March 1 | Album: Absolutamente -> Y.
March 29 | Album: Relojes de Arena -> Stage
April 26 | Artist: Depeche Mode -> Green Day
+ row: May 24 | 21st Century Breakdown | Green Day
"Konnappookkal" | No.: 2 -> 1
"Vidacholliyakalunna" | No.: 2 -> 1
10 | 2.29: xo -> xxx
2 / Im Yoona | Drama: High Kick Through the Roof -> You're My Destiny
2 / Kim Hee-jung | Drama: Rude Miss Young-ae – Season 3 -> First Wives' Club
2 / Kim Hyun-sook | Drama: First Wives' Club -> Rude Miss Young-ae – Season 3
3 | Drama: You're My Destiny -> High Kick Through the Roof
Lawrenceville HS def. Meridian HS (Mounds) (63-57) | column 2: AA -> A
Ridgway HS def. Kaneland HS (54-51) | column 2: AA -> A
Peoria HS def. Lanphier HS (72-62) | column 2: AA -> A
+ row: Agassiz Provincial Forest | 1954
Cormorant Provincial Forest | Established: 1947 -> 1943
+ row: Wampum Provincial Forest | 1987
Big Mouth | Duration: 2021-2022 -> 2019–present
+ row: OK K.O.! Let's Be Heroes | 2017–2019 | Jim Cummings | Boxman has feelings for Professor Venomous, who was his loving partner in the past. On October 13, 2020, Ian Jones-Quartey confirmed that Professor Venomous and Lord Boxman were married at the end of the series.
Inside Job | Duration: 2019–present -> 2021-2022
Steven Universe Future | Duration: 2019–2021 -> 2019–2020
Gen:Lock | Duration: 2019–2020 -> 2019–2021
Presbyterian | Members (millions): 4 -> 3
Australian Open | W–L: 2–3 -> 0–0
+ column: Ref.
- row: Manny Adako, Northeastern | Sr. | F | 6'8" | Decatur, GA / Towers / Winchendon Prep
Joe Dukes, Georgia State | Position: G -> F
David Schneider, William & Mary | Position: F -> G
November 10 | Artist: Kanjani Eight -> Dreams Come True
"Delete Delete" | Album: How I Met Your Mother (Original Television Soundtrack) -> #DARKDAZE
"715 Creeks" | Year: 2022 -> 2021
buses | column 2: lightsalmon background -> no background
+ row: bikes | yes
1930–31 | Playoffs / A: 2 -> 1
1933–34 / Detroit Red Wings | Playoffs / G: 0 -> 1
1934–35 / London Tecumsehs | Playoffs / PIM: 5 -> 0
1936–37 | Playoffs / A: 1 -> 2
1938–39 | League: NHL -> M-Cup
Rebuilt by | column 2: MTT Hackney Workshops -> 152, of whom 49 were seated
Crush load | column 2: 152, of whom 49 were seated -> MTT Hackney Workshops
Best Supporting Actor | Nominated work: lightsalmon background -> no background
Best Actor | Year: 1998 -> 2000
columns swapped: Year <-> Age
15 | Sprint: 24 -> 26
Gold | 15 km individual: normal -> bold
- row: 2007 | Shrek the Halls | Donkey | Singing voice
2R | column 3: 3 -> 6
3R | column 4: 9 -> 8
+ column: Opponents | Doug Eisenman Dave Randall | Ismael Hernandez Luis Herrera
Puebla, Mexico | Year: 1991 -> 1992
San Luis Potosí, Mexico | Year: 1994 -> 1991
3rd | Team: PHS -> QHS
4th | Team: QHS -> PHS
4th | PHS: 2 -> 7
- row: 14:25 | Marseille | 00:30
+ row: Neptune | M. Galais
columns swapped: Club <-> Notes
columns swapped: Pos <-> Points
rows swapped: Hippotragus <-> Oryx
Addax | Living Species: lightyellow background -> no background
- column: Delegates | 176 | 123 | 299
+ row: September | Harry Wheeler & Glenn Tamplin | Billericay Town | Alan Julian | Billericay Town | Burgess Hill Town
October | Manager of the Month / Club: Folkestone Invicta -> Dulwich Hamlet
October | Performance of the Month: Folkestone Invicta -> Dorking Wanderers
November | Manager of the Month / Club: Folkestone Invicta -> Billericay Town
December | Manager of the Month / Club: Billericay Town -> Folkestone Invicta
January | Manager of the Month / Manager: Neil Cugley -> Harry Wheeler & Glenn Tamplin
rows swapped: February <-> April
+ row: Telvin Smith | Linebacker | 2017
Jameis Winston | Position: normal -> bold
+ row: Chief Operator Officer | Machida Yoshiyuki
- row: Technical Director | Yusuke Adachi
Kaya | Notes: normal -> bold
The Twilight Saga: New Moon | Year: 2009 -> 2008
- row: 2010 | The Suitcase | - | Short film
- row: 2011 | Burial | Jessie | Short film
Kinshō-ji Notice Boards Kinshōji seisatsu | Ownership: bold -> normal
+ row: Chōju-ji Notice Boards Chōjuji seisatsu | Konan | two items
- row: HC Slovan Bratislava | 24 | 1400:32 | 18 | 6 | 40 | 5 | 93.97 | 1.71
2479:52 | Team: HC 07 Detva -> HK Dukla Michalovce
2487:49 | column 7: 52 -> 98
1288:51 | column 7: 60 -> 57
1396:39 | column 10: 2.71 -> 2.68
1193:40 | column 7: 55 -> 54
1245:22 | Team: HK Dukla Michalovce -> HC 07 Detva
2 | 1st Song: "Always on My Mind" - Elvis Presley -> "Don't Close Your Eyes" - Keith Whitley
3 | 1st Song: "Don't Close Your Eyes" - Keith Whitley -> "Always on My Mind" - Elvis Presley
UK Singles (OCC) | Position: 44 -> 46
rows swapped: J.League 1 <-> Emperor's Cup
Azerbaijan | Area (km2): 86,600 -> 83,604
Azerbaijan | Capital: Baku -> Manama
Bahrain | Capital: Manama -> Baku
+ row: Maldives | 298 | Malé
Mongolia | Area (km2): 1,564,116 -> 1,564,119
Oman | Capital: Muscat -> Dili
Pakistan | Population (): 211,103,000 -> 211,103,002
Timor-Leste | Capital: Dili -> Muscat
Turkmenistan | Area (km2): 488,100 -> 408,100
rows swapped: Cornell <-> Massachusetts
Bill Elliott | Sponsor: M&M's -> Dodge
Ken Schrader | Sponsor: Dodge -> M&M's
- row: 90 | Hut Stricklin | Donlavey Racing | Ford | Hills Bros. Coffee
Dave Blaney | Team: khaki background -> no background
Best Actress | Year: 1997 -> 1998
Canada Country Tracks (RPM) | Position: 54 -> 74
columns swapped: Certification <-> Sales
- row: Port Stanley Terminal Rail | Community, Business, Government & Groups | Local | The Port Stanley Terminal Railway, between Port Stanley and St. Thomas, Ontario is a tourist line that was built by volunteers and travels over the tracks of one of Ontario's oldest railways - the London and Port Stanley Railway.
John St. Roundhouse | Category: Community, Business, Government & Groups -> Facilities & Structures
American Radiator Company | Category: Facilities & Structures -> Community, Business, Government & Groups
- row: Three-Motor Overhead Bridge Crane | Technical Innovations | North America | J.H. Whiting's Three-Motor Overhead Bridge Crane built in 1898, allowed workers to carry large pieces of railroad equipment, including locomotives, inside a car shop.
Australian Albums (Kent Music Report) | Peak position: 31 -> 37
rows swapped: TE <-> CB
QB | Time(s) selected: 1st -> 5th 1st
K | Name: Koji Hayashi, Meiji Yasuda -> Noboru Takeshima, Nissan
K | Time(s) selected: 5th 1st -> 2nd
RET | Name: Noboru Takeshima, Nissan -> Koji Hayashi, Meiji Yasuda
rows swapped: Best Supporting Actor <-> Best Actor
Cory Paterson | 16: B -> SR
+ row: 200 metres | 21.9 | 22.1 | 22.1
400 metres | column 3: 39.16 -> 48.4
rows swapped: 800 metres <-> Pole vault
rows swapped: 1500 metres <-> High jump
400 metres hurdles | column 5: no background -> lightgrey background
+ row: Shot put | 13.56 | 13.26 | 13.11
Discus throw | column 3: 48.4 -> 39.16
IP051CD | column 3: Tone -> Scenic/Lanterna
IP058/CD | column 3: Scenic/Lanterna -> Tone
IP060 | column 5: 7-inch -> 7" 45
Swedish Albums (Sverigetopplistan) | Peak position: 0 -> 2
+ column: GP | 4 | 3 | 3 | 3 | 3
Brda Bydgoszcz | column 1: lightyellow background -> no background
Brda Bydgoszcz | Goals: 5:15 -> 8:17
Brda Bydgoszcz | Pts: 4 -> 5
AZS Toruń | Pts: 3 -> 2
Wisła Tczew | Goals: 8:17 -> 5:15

────────────────────

-- Written request --
Please reproduce the material word for word, from its first line through the line containing "2 / Kim Hee-jung".

-- Worked solution --
March 1 | Album: Absolutamente -> Y.
March 29 | Album: Relojes de Arena -> Stage
April 26 | Artist: Depeche Mode -> Green Day
+ row: May 24 | 21st Century Breakdown | Green Day
"Konnappookkal" | No.: 2 -> 1
"Vidacholliyakalunna" | No.: 2 -> 1
10 | 2.29: xo -> xxx
2 / Im Yoona | Drama: High Kick Through the Roof -> You're My Destiny
2 / Kim Hee-jung | Drama: Rude Miss Young-ae – Season 3 -> First Wives' Club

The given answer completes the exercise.